See study by A. D. Rodgers (1965); catalog of Torrey's manuscripts in the New York Botanical Garden Library, comp. by S. Lenley et al. (1973).
Torrey was born in New York. When he was 15 or 16 years of age his father received a prison appointment at Greenwich, and there he made the acquaintance of Amos Eaton, a pioneer of natural history studies in America. He thus learned the elements of botany, as well as something of mineralogy and chemistry. In 1815 he began the study of medicine, qualifying in 1818. In the following year he issued his Catalogue of Plants growing spontaneously within Thirty Miles of the City of New York, and in 1824 he issued the first and only volume of his Flora of the Northern and Middle States. In the same year he obtained the chair of chemistry and geology at West Point military academy, and three years later the professorship of chemistry and botany in the College of Physicians and Surgeons, New York.

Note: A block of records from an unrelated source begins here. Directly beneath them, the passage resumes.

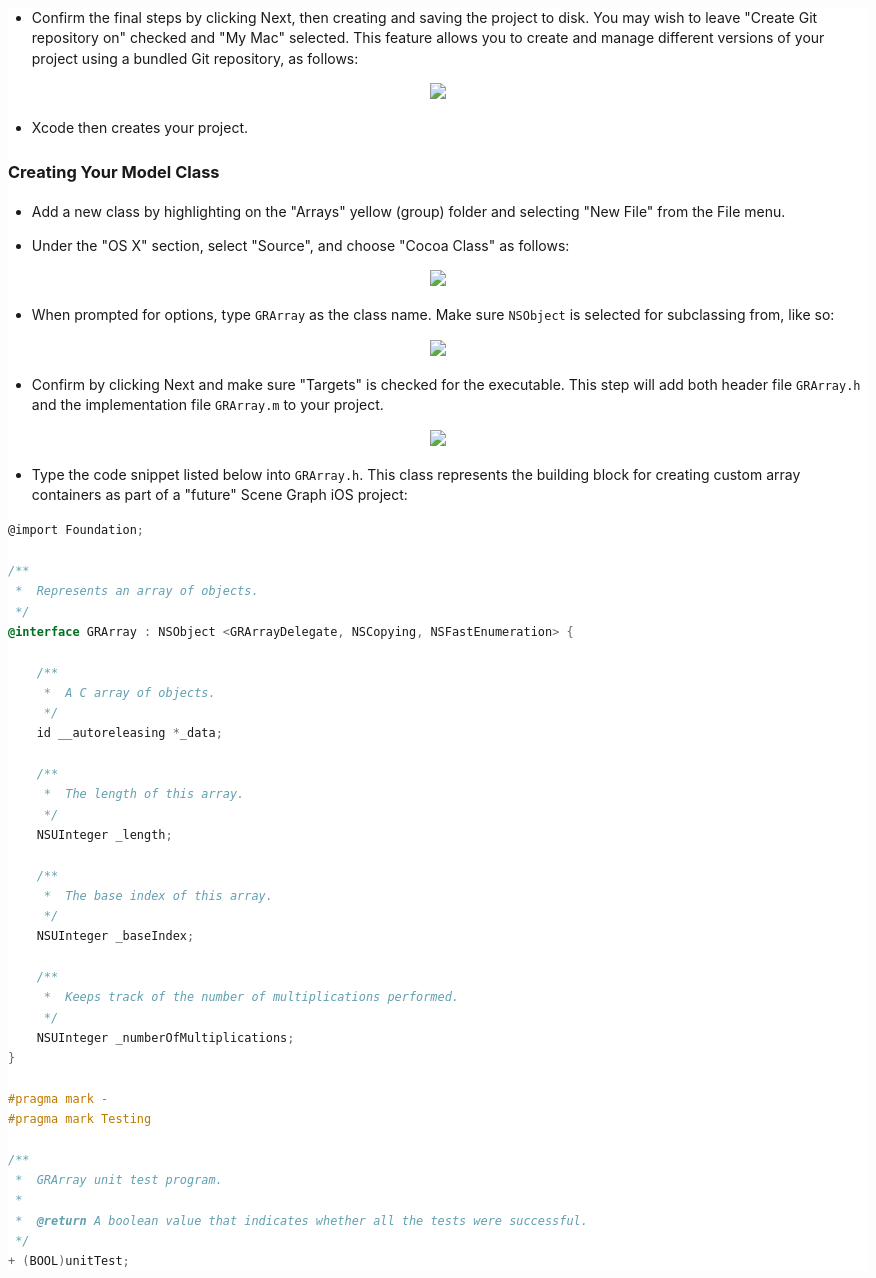 * Confirm the final steps by clicking Next, then creating and saving the project to disk. You may wish to leave "Create Git repository on" checked and "My Mac" selected. This feature allows you to create and manage different versions of your project using a bundled Git repository, as follows:
<div align="center"><img src="https://raw.github.com/youldash/iOS/master/Misc/Exercise3.0.2.png" width="100%" /></div>

* Xcode then creates your project.

### Creating Your Model Class

* Add a new class by highlighting on the "Arrays" yellow (group) folder and selecting "New File" from the File menu.

* Under the "OS X" section, select "Source", and choose "Cocoa Class" as follows:
<div align="center"><img src="https://raw.github.com/youldash/iOS/master/Misc/Exercise3.0.3.png" width="100%" /></div>

* When prompted for options, type `GRArray` as the class name. Make sure `NSObject` is selected for subclassing from, like so:
<div align="center"><img src="https://raw.github.com/youldash/iOS/master/Misc/Exercise3.0.4.png" width="100%" /></div>

* Confirm by clicking Next and make sure "Targets" is checked for the executable. This step will add both header file `GRArray.h` and the implementation file `GRArray.m` to your project.
<div align="center"><img src="https://raw.github.com/youldash/iOS/master/Misc/Exercise3.0.5.png" width="100%" /></div>

* Type the code snippet listed below into `GRArray.h`. This class represents the building block for creating custom array containers as part of a "future" Scene Graph iOS project:

``` Objective-C
@import Foundation;

/**
 *	Represents an array of objects.
 */
@interface GRArray : NSObject <GRArrayDelegate, NSCopying, NSFastEnumeration> {
    
    /**
     *  A C array of objects.
     */
    id __autoreleasing *_data;
    
    /**
     *	The length of this array.
     */
    NSUInteger _length;
    
    /**
     *	The base index of this array.
     */
    NSUInteger _baseIndex;
    
    /**
     *  Keeps track of the number of multiplications performed.
     */
    NSUInteger _numberOfMultiplications;
}

#pragma mark -
#pragma mark Testing

/**
 *	GRArray unit test program.
 *
 *	@return	A boolean value that indicates whether all the tests were successful.
 */
+ (BOOL)unitTest;
```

In 1836 he was appointed botanist to the state of New York and produced his Flora of that state in 1843; while from 1838 to 1843 he carried on the publication of the earlier portions of Flora of North America, with the assistance of his pupil, Asa Gray. From 1853 he was chief assayer to the United States assay office, but he continued to take an interest in botanical teaching until his death.
Torrey made over his valuable herbarium and botanical library to Columbia College in 1860, and he was the first president of the Torrey Botanical Club in 1873. His name is commemorated in the small coniferous genus Torreya, found in North America, China and Japan. T. taxifolia, a native of Florida, is known as the Florida torreya, Torrey nutmeg, or stinking-cedar; and also in the Torrey pine, Pinus torreyana from southern California. He also first described the carnivorous plant genus Darlingtonia, which he named after a friend.